Always check stop_reason — Don't assume end_turn means success. It could be an empty response.
Never add text after tool_result — This causes empty responses. Send only the result.
Use continuation prompts for truncation — When max_tokens stops the response, ask Claude to continue.
Build a loop for tool_use — Keep calling the API until you get end_turn.

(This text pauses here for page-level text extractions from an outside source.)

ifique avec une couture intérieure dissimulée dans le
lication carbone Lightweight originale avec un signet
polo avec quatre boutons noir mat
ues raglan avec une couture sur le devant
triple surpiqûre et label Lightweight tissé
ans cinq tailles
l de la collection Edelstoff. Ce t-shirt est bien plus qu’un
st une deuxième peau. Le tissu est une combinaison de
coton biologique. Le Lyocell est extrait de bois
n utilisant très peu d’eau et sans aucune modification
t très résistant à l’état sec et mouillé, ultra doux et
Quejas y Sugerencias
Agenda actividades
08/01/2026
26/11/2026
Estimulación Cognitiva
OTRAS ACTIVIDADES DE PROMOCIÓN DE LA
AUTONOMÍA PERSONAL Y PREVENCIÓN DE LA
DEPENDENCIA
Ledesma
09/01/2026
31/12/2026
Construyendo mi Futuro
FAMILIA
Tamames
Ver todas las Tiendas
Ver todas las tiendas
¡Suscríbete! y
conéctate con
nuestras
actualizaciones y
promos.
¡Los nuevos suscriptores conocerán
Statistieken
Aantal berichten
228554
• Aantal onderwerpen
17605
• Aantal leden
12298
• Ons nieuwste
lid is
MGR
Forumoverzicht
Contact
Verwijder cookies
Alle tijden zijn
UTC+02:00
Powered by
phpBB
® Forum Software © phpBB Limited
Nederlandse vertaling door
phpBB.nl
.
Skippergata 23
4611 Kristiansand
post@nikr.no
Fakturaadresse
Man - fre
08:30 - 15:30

Log stop_reason in production — It's invaluable for debugging unexpected behavior.

Key Takeaways

Four stop reasons exist: end_turn (natural), tool_use (needs tool), max_tokens (truncated), stop_sequence (custom stop).
Empty responses with end_turn are caused by adding text after tool_result blocks or sending back Claude's own response unchanged. Fix by sending only tool results and using continuation prompts.
Tool loops require explicit handling: When stop_reason is tool_use, execute the tool, return the result, and continue the conversation until end_turn.
Truncation from max_tokens can be handled by appending the partial response and asking Claude to continue in a new user message.
Streaming applications should check stop_reason in the final message_stop event to detect truncation or tool requests.